Il convient toutefois de noter que les défenseurs des principes universalistes de justice semblent, en fait, prêts à les utiliser de manière stratégique lorsqu’il s’agit d’expier leurs fantômes locaux de responsabilité dans les catastrophes passées. A moins que la rationalité communicative ait, après tout, des frontières géographiques et qu’on ait oublié de nous prévenir. Mais une théorie qui n’a jamais pris en compte les structures coloniales et leurs modes de permanence et de déploiement n’est pas préparée aux défis du présent.

Parce que les militants des droits de l'homme, les responsables de l'ONU, les diplomates des pays les plus divers, qui insistent sur les intentions génocidaires du gouvernement israélien, ont parfaitement le droit d'être entendus et pris au sérieux. Ils soutiennent que le « génocide » se produit chaque fois que le lien organique des populations avec «genos», ce qui nous est commun est nié.

Lorsque le commandant des forces armées israéliennes affirme que de l’autre côté il y a des « animaux humains », il exprime, de manière pédagogique, des intentions génocidaires. Lorsque les ministres du gouvernement israélien prétendent que l’utilisation de bombes nucléaires contre Gaza est plausible et qu’il n’y a pas d’autre sanction que la simple exclusion des futures réunions ministérielles, lorsque nous découvrons des projets de déplacement massif de Palestiniens vers l’Égypte, nous sommes effectivement confrontés à des expressions d’intention génocidaire. De telles intentions doivent être nommées.

Le génocide n’est pas quelque chose lié à un nombre absolu de morts, mais plutôt à une forme spécifique de politique d’effacement des corps, de déshumanisation de la douleur des populations, de silence sur un deuil public qui prive les populations de leur humanité et exprime des processus d’asservissement historiquement réitérés. Lorsque nous parlons des Palestiniens, nous parlons d’un peuple apatride et sans terre – et donc, comme le rappelait Itamar Vieira Júnior dans Folha de S. Paul, sans aucune liberté.

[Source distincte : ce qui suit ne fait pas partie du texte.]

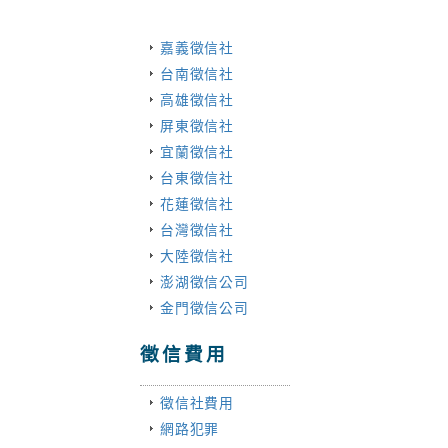
嘉義徵信社
台南徵信社
高雄徵信社
屏東徵信社
宜蘭徵信社
台東徵信社
花蓮徵信社
台灣徵信社
大陸徵信社
澎湖徵信公司
金門徵信公司
徵信費用
徵信社費用
網路犯罪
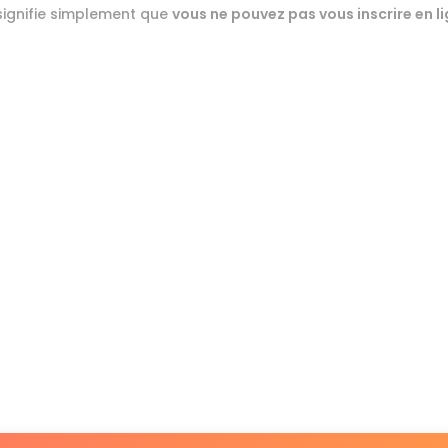
signifie simplement que
vous ne pouvez pas vous inscrire en l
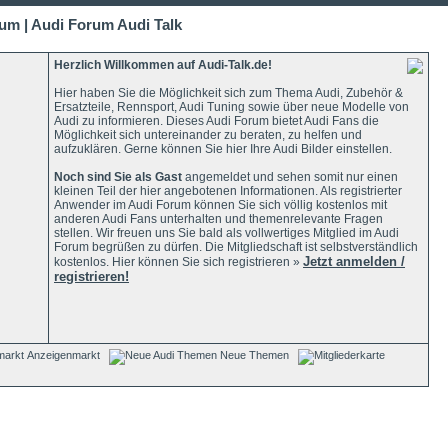
um | Audi Forum Audi Talk
Herzlich Willkommen auf Audi-Talk.de!
Hier haben Sie die Möglichkeit sich zum Thema Audi, Zubehör &
Ersatzteile, Rennsport, Audi Tuning sowie über neue Modelle von
Audi zu informieren. Dieses Audi Forum bietet Audi Fans die
Möglichkeit sich untereinander zu beraten, zu helfen und
aufzuklären. Gerne können Sie hier Ihre Audi Bilder einstellen.
Noch sind Sie als Gast
angemeldet und sehen somit nur einen
kleinen Teil der hier angebotenen Informationen. Als registrierter
Anwender im Audi Forum können Sie sich völlig kostenlos mit
anderen Audi Fans unterhalten und themenrelevante Fragen
stellen. Wir freuen uns Sie bald als vollwertiges Mitglied im Audi
Forum begrüßen zu dürfen. Die Mitgliedschaft ist selbstverständlich
Jetzt anmelden /
kostenlos. Hier können Sie sich registrieren »
registrieren!
Anzeigenmarkt
Neue Themen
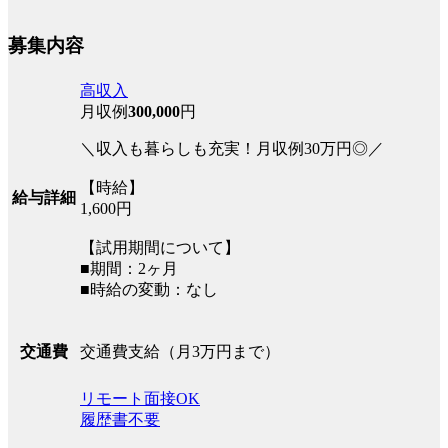
募集内容
高収入
月収例
300,000
円
＼収入も暮らしも充実！月収例30万円◎／
【時給】
給与詳細
1,600円
【試用期間について】
■期間：2ヶ月
■時給の変動：なし
交通費支給（月3万円まで）
交通費
リモート面接OK
履歴書不要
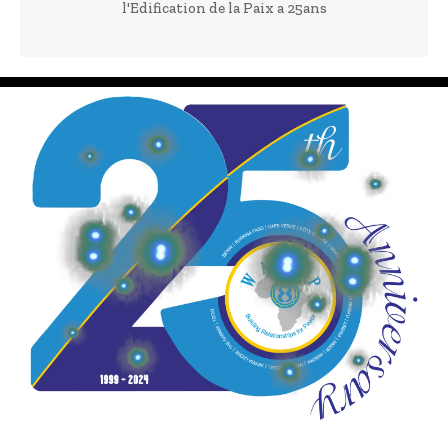
l'Edification de la Paix a 25ans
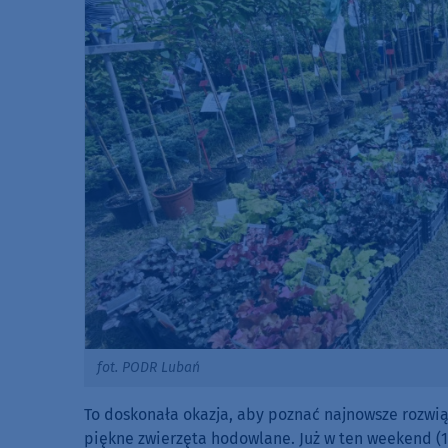
fot. PODR Lubań
To doskonała okazja, aby poznać najnowsze rozwią
piękne zwierzęta hodowlane. Już w ten weekend (1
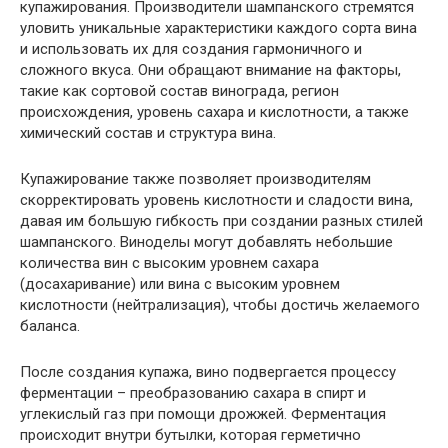
купажирования. Производители шампанского стремятся
уловить уникальные характеристики каждого сорта вина
и использовать их для создания гармоничного и
сложного вкуса. Они обращают внимание на факторы,
такие как сортовой состав винограда, регион
происхождения, уровень сахара и кислотности, а также
химический состав и структура вина.
Купажирование также позволяет производителям
скорректировать уровень кислотности и сладости вина,
давая им большую гибкость при создании разных стилей
шампанского. Виноделы могут добавлять небольшие
количества вин с высоким уровнем сахара
(досахаривание) или вина с высоким уровнем
кислотности (нейтрализация), чтобы достичь желаемого
баланса.
После создания купажа, вино подвергается процессу
ферментации – преобразованию сахара в спирт и
углекислый газ при помощи дрожжей. Ферментация
происходит внутри бутылки, которая герметично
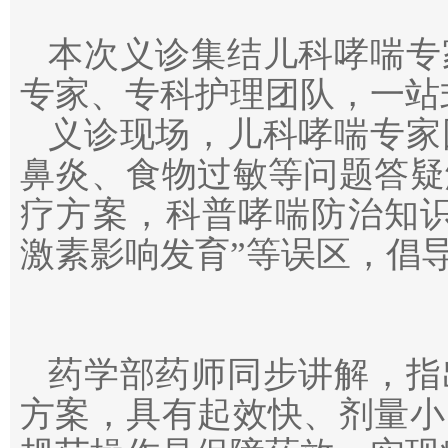
本次义诊集结儿科哮喘专
专家、专科护理团队，一站
义诊现场，儿科哮喘专家
鼻炎、食物过敏等问题答疑
疗方案，科普哮喘防治知识
激素影响发育”等误区，倡
药学部药师同步讲解，指
方案，具有起效快、剂量小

Des gens qui ne peuvent pas compter sur la solidarité internationale parce qu'ils attendent depuis 50 ans que soit respecté le droit international qui définit la propriété de leur propre territoire et qui, lorsqu'ils se retrouvent victimes de punitions collectives au XXIe siècle, trouvent des textes qui Je n’ai même pas la capacité de me rappeler que rien de tout cela n’a commencé avec les attaques du Hamas.

Le Hamas est l’effet terrible d’une cause qui mérite d’être considérée dans son juste horizon historique. Prendre l’effet pour la cause est le meilleur moyen de ne résoudre aucun problème. Il faudrait rappeler aux signataires du texte en question que la théorie critique nécessite d’écouter l’histoire des exilés et des vaincus.

*Vladimir Safatlé Il est professeur de philosophie à l'USP. Auteur, entre autres livres, de Manières de transformer les mondes : Lacan, politique et émancipation (Authentique). https://amzn.to/3r7Nhlo

Initialement publié dans le journal Folha de S. Paul.